Thursday, July 31, 2008
This time it wasn't the canary that signaled the stock market was ready to turn around. It was the canary's ticks.
I've often referred to shares of Merrill Lynch (MER) as Wall Street's version of a canary in a coal mine. The short-term action in MER frequently signals whether or not it's safe for traders to venture into the stock market.
So on Tuesday, as the market continued to sell off and as major indexes approached key support levels, I was watching MER. The shares were down sharply on news of an $8.5 billion stock offering, the writedown of another $10 billion in assets, and the sale of roughly $30 billion in collateralized debt obligations for 22 cents on the dollar.
MER opened down just 10 cents on the news. But then the sellers took over. By the end of the first hour of trading, MER was down more than 8%, and the canary was looking ill.

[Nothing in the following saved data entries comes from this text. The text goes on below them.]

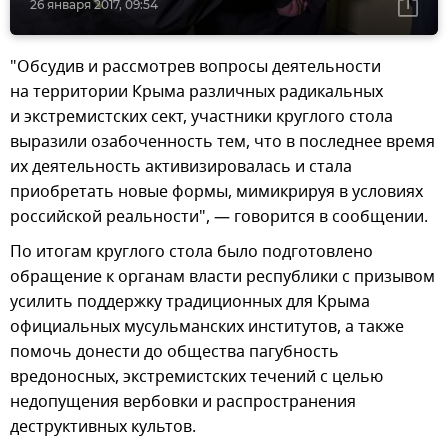
26 января 2017, 09:54
"Обсудив и рассмотрев вопросы деятельности
на территории Крыма различных радикальных
и экстремистских сект, участники круглого стола
выразили озабоченность тем, что в последнее время
их деятельность активизировалась и стала
приобретать новые формы, мимикрируя в условиях
российской реальности", — говорится в сообщении.
По итогам круглого стола было подготовлено
обращение к органам власти республики с призывом
усилить поддержку традиционных для Крыма
официальных мусульманских институтов, а также
помочь донести до общества пагубность
вредоносных, экстремистских течений с целью
недопущения вербовки и распространения
деструктивных культов.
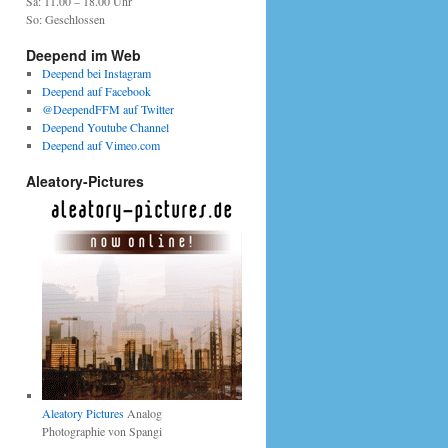
Sa: 11.00 – 18.00 Uhr
So: Geschlossen
Deepend im Web
Deepend bei Instagram
Deepend auf Facebook
@DeependFFM auf Twitter
Deepend Youtube Channel
Deepend auf Vimeo.com
Aleatory-Pictures
Aleatory Pictures
Analog
Photographie von Spangi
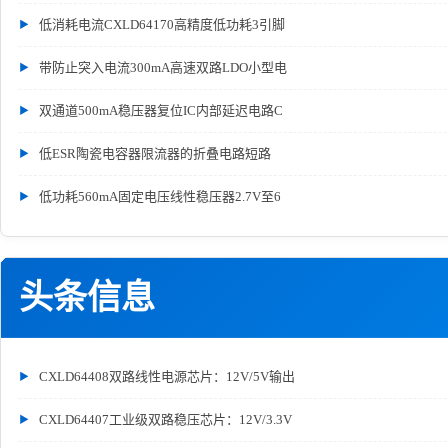
低消耗电流CXLD64170高精度低功耗3引脚
带防止突入电流300mA高速双路LDO小型电
双通道500mA稳压器复位IC内部延迟电路C
低ESR陶瓷电容器限流器的折叠电路短路
低功耗560mA固定电压线性稳压器2.7V至6
头条信息
CXLD64408双路线性电源芯片：12V/5V输出
CXLD64407工业级双路稳压芯片：12V/3.3V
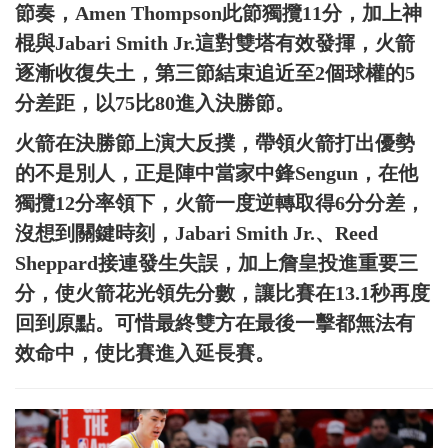
節奏，Amen Thompson此節獨攬11分，加上神
棍與Jabari Smith Jr.這對雙塔有效發揮，火箭
逐漸收復失土，第三節結束追近至2個球權的5
分差距，以75比80進入決勝節。
火箭在決勝節上演大反撲，帶領火箭打出優勢
的不是別人，正是陣中當家中鋒Sengun，在他
獨攬12分率領下，火箭一度逆轉取得6分分差，
沒想到關鍵時刻，Jabari Smith Jr.、Reed
Sheppard接連發生失誤，加上詹皇投進重要三
分，使火箭花光領先分數，讓比賽在13.1秒再度
回到原點。可惜最終雙方在最後一擊都無法有
效命中，使比賽進入延長賽。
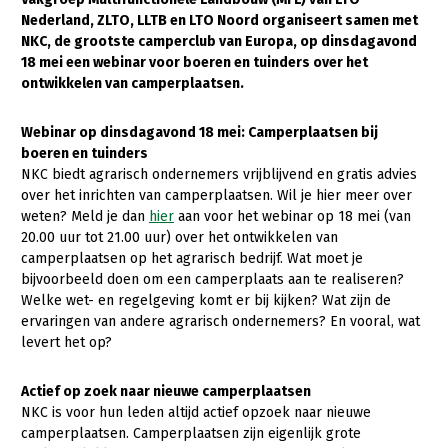
Nederland, ZLTO, LLTB en LTO Noord organiseert samen met
Gezonde planten
NKC, de grootste camperclub van Europa, op dinsdagavond
18 mei een webinar voor boeren en tuinders over het
Gezonde dieren
ontwikkelen van camperplaatsen.
Natuur, klimaat en energie
Webinar op dinsdagavond 18 mei: Camperplaatsen bij
Bodem en water
boeren en tuinders
NKC biedt agrarisch ondernemers vrijblijvend en gratis advies
Platteland en omgeving
over het inrichten van camperplaatsen. Wil je hier meer over
Mens, ondernemerschap en onderwijs
weten? Meld je dan
hier
aan voor het webinar op 18 mei (van
20.00 uur tot 21.00 uur) over het ontwikkelen van
Internationaal
camperplaatsen op het agrarisch bedrijf. Wat moet je
bijvoorbeeld doen om een camperplaats aan te realiseren?
Sectoren
Welke wet- en regelgeving komt er bij kijken? Wat zijn de
ervaringen van andere agrarisch ondernemers? En vooral, wat
Dier
levert het op?
Plant
Biologische Landbouw
Actief op zoek naar nieuwe camperplaatsen
Multifunctionele landbouw
Geitenhouderij
Akkerbouw
NKC is voor hun leden altijd actief opzoek naar nieuwe
camperplaatsen. Camperplaatsen zijn eigenlijk grote
Kalverhouderij
Biologische Landbouw
Multifunctioneel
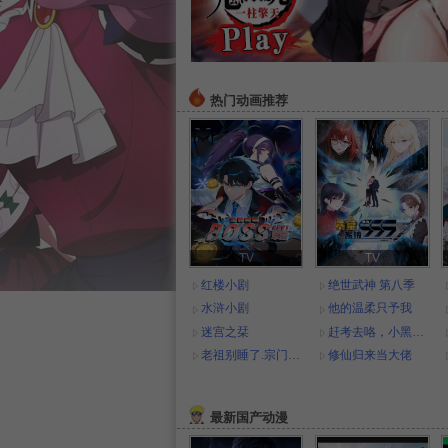
热门动画推荐
TV
TV
红楼小剧
绝世武神 第八季
水浒小剧
他的温柔只予我
迷宫之栞
赶考去咯，小黑豹！
老祖别睡了.宗门要靠你封神
修仙归来当大佬
最新国产动漫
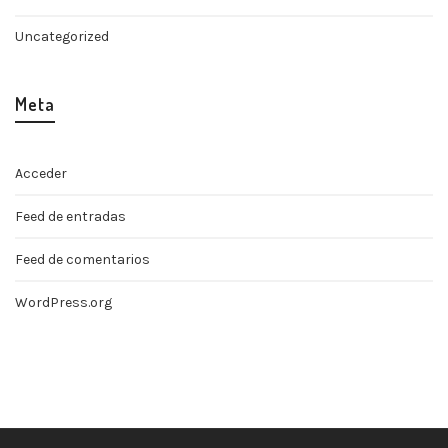
Uncategorized
Meta
Acceder
Feed de entradas
Feed de comentarios
WordPress.org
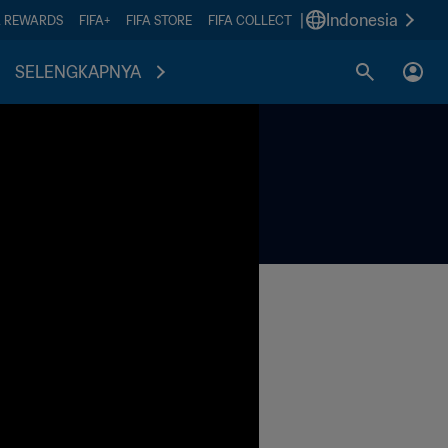
|
Indonesia
A REWARDS
FIFA+
FIFA STORE
FIFA COLLECT
SELENGKAPNYA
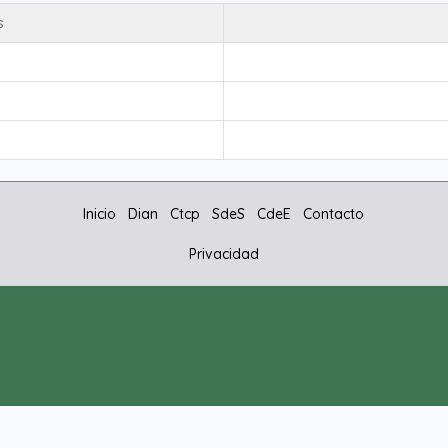
s
Inicio
Dian
Ctcp
SdeS
CdeE
Contacto
Privacidad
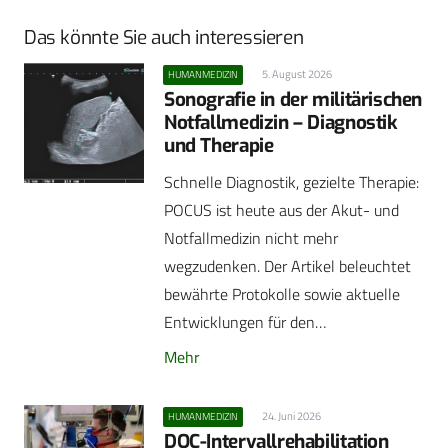
Das könnte Sie auch interessieren
5. August 2026
HUMANMEDIZIN
Sonografie in der militärischen
Notfallmedizin – Diagnostik
und Therapie
Schnelle Diagnostik, gezielte Therapie:
POCUS ist heute aus der Akut- und
Notfallmedizin nicht mehr
wegzudenken. Der Artikel beleuchtet
bewährte Protokolle sowie aktuelle
Entwicklungen für den…
Mehr
24. Juni 2026
HUMANMEDIZIN
DOC-Intervallrehabilitation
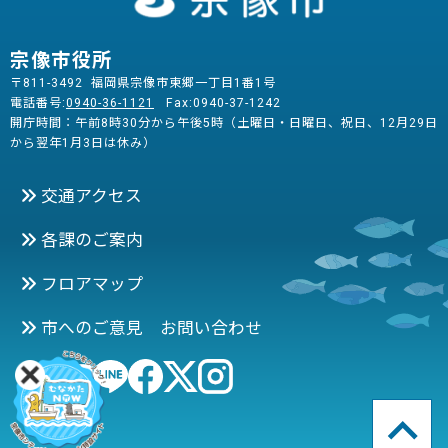
宗像市役所
〒811-3492 福岡県宗像市東郷一丁目1番1号
電話番号:
0940-36-1121
Fax:0940-37-1242
開庁時間：午前8時30分から午後5時（土曜日・日曜日、祝日、12月29日
から翌年1月3日は休み）
交通アクセス
各課のご案内
フロアマップ
市へのご意見 お問い合わせ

But the option traders, those speculating little parasites who feast on the volatility of stocks, weren't reacting the same way. Despite MER trading down more than $2 to about $22.50 a share, the MER August 25 puts (MERTD) – which bet MER shares will sell for less than $25 in about a month – were basically unchanged on the day. They should have been climbing.
And most of the call options were only down a small fraction. They should have tanked.
In other words, the option traders were much more optimistic about the health of the canary than the folks trading the stock.
Just as the action in MER can often give clues to the short-term direction of the stock market, the action in MER options gives clues to the short-term direction of MER shares. The canary's ticks may be a better indicator than the canary itself.
Sure enough, the market gained its footing and started to rally. Merrill reversed its 8% loss and closed with an 8% gain. And the Dow finished up 266 points.
The parasitic option traders were right.
Stock traders are always looking for an edge when it comes to picking turning points in the stock market. For years, I've relied on the canary to help lead the way.
From now on, I'll be watching the canary's ticks, too.